Let’s simulate the response. For simplicity, let’s say that the group membership has an impact on the response equal to the treatment effect:

group_effect <- treat_effect

response <-
  with(
    predictor,
    mu + as.integer(group) * group_effect + (treat == 'treat') * treat_effect + rnorm(n * 2, sd = err))

df <- cbind(predictor, response)

summary(df)
 group       treat         response     
 A:500   treat  :1000   Min.   : 6.368  
 B:500   control:1000   1st Qu.: 9.607  
 C:500                  Median :10.335  
 D:500                  Mean   :10.325  
                        3rd Qu.:11.015  
                        Max.   :13.757  

The following plot shows how the response is distributed in each group. This is one of those instances where you need statistical models to detect effects that are hard to see in a plot:

ggplot2::ggplot(df, ggplot2::aes(x = group, y = response)) +
  ggplot2::geom_boxplot()

Fitting the full model yields the following confidence intervals:

mod_full <- lm(response ~ group + treat, df)
confint(mod_full)
                    2.5 %      97.5 %
(Intercept)  10.122391874 10.32334506
groupB        0.009174272  0.26336218
groupC        0.106049411  0.36023732
groupD        0.116794148  0.37098206
treatcontrol -0.193199676 -0.01346168

All coefficients are estimated correctly, and the width of the confidence interval of the treatment effect is about 0.18. The treatment effect is statistically significant. Recall that the error is taken to have a standard deviation of 1, and that $n=1000$ per arm, so we would except the 95% confidence interval on the treatment effect to be $2 \times 1.96 \times \sigma \times \sqrt{2/n}$, or about 0.18. We are not very far off.
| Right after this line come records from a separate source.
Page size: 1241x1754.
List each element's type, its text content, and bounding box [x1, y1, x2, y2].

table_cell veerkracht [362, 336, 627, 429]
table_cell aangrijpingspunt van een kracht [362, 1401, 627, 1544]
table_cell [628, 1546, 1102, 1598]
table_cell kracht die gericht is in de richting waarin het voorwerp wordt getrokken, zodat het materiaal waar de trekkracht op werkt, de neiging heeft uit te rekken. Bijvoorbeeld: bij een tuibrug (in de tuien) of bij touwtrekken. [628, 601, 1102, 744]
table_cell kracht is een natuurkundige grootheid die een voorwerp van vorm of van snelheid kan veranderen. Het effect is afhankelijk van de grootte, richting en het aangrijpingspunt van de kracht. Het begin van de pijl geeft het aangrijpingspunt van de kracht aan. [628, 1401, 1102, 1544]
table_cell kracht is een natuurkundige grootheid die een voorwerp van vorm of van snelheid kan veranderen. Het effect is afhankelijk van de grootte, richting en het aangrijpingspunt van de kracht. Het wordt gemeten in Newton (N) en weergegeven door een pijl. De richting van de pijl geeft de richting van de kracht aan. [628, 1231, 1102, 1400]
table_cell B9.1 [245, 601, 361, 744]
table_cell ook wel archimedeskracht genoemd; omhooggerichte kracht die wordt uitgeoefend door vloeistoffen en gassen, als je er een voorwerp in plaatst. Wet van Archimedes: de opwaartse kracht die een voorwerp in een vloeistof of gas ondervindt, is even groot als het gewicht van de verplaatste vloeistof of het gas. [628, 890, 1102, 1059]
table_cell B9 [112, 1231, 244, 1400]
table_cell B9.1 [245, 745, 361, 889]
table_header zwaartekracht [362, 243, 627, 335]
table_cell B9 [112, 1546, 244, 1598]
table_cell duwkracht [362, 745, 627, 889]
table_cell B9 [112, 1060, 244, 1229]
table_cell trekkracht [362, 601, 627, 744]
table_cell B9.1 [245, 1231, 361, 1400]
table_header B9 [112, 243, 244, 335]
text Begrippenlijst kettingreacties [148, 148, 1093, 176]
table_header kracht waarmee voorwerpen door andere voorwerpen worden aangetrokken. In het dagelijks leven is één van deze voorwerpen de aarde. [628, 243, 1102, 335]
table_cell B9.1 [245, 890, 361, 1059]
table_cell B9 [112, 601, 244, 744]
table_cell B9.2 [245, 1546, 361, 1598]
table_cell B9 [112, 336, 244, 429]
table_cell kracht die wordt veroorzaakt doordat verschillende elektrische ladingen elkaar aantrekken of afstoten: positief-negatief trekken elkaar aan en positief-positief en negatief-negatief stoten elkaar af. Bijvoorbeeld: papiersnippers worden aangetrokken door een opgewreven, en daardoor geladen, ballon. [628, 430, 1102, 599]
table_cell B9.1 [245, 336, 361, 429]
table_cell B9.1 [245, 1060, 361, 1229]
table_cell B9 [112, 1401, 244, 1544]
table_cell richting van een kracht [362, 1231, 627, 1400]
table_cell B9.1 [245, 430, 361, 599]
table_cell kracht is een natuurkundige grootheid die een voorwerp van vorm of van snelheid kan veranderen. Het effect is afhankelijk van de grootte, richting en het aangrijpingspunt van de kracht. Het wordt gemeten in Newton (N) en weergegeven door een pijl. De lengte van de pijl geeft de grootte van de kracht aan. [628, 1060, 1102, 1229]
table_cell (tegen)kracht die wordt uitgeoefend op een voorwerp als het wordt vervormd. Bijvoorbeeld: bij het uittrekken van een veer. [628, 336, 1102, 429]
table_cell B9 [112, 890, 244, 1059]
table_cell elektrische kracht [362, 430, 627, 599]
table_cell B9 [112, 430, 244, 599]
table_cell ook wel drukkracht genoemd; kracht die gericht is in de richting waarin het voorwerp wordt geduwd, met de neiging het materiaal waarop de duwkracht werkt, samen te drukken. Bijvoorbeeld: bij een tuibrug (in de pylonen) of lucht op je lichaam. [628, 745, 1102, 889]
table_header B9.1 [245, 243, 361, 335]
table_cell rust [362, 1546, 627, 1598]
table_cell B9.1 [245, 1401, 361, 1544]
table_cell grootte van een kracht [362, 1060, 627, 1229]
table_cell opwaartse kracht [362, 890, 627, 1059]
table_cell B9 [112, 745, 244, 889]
What happens now if, instead of controlling for the group, we “sliced” the analysis, i.e. we fit four separate models, one per group? On one hand we will have a smaller error than if we fitted a global model that did not control for the group covariate; on the other hand we will have fewer observations per group, which will hurt our confidence intervals. Let’s check:

confint(lm(response ~ treat, df, subset = group == 'A'))
                  2.5 %      97.5 %
(Intercept)  10.0482082 10.30293094
treatcontrol -0.2967421  0.06349024
confint(lm(response ~ treat, df, subset = group == 'B'))
                  2.5 %      97.5 %
(Intercept)  10.2324904 10.48601591
treatcontrol -0.3688051 -0.01026586
confint(lm(response ~ treat, df, subset = group == 'C'))
                 2.5 %      97.5 %
(Intercept)  10.303706 10.55182387
treatcontrol -0.309723  0.04116836
confint(lm(response ~ treat, df, subset = group == 'D'))
                  2.5 %      97.5 %
(Intercept)  10.4170354 10.66328177
treatcontrol -0.3825046 -0.03425957

The estimates for the treatment effect remain unbiased, but now the confidence intervals are about 0.35—or $2 \times 1.96 \times \sqrt{2/(n/4)}$, which is what you would expect for a sample size that’s four times smaller. That’s twice as large as when fitting the whole data with a model that includes the group covariate. In fact most of the groups now have statistically unsignificant results.

I’m all for automated experiment analysis tools; but when the goal is to detect small effects, I think there’s currently no substitute for a manual analysis by a trained statistician (which I am not). Increasing sample sizes can only take you so far; remember that the confidence intervals scale with $\sqrt{n}$ only. It is almost always better to search for a set of covariates correlated with the response, and include them in your statistical model. And that’s what controlling for a covariate means.